Although the RTPSessionManager still uses RTPSocket to send and receive RTP streams, Sun transitioned from the temporary RTPIODataSource and PushDestStream to RTPPushDataSource and PushSourceStream. Since the latter is also used when capturing content, the new RTP architecture is finally consistent with JMF principles.
Alas, RTPSocket retains the concept of an RTCP DataSource contained within the RTP DataSource. From a purely object-oriented standpoint, a cleaner solution would be a single DataSource that could simultaneously handle both RTP and RTCP streams. Since this design has survived the transition from JMF 1.x to 2.0, we must assume that Sun believes this DataSource within a DataSource is the proper design.
Sun has also replaced the RTP-specific depacketizer with processors and CODECs. If you need to implement support for a proprietary RTP payload, you'd insert a plug-in (or CODEC) for that custom RTP payload into the processor. Another benefit to using a processor is the ability to insert a multiplexer or demultiplexer to split or combine RTP streams (see Figure 11).
Although these architectural changes create a more robust environment for RTP development, they aren't backwards-compatible with the JMF 1.x RTP APIs. If you heeded my advice last month and concentrated on creating high-level RTP applications, you should have very few code changes. By contrast, if you're using low-level interfaces such as the depacketizer, you've got a lot of code to rewrite.
RTSP at Last?
Until JMF 2.0, the only way to play RTSP content was to use RealNetwork's RTSP-based player. Although it isn't well publicized, JMF 2.0 contains early alpha-level code for accessing RTSP servers. Sun is emphatic that RTSP support is for evaluation only and shouldn't be used in production code. If you need to deploy an RTSP solution, you should write your own RTSP MediaHandler or use RealNetwork's product.

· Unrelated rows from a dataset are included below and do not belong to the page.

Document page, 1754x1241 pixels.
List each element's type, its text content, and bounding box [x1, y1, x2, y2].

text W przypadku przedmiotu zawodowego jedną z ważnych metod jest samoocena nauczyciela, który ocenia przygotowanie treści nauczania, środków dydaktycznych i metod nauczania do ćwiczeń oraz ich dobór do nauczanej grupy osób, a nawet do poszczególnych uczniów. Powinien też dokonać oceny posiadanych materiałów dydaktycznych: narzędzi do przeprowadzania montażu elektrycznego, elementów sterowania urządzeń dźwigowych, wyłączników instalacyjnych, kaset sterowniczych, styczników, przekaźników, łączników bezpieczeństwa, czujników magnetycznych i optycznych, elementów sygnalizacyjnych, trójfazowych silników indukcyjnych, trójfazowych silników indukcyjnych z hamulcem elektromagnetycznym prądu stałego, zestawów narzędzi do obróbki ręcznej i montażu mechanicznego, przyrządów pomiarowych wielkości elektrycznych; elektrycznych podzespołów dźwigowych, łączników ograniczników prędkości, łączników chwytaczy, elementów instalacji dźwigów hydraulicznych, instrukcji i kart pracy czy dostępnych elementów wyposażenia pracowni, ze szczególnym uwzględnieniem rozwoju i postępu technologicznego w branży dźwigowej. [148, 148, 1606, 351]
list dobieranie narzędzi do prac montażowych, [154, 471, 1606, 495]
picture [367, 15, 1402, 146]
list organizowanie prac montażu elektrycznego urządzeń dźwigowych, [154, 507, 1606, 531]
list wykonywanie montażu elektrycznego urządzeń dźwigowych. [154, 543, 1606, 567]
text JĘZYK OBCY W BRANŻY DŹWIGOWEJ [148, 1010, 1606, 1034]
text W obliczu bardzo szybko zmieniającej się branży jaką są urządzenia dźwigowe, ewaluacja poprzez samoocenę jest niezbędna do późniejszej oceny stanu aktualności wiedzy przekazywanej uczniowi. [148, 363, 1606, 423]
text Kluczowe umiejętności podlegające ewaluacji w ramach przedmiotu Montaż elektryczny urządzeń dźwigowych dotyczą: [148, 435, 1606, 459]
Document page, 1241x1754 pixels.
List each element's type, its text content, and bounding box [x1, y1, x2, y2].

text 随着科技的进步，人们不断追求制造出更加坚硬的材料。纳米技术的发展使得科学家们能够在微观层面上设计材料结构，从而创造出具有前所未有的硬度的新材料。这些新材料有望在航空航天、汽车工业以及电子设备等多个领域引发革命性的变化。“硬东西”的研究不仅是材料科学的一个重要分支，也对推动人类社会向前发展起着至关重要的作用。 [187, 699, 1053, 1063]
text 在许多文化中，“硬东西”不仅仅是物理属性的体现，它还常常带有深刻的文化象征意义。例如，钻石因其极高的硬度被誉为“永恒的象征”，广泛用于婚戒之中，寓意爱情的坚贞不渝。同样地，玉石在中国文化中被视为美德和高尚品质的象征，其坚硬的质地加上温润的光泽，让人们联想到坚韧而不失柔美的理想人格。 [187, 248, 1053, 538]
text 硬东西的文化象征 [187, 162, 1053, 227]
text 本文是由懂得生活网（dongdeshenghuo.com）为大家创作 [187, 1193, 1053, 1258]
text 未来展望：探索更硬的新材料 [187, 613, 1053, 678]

Although JMF 1.x provides important multimedia features, it can't capture content, is difficult to customize and has a strange RTP architecture. JMF 2.0 solves these problems with processors, plug-ins, DataSinks and a revamped RTP architecture. Processors and plug-ins let you perform digital signal processing operations on multimedia content, while DataSinks can be used to store or display content. By combining processors, plug-ins and DataSinks, you can capture and compress multimedia content.
Sun's new RTP architecture also leverages processors, plug-ins and capture interfaces to create a flexible solution that can handle common RTP payloads. And it can also be easily extended to accommodate custom formats.
Unfortunately, there are some glaring weaknesses in JMF 2.0. The RTP API isn't backwards-compatible and the RTSP support is immature. Despite these flaws, JMF 2.0 is a quantum leap forward for Java multimedia programmers.
Linden deCarmo is a senior software engineer at NetSpeak
Corporation, where he develops advanced telephony software for IP networks. Linden is also the author of Core Java Media Framework, published by Prentice Hall.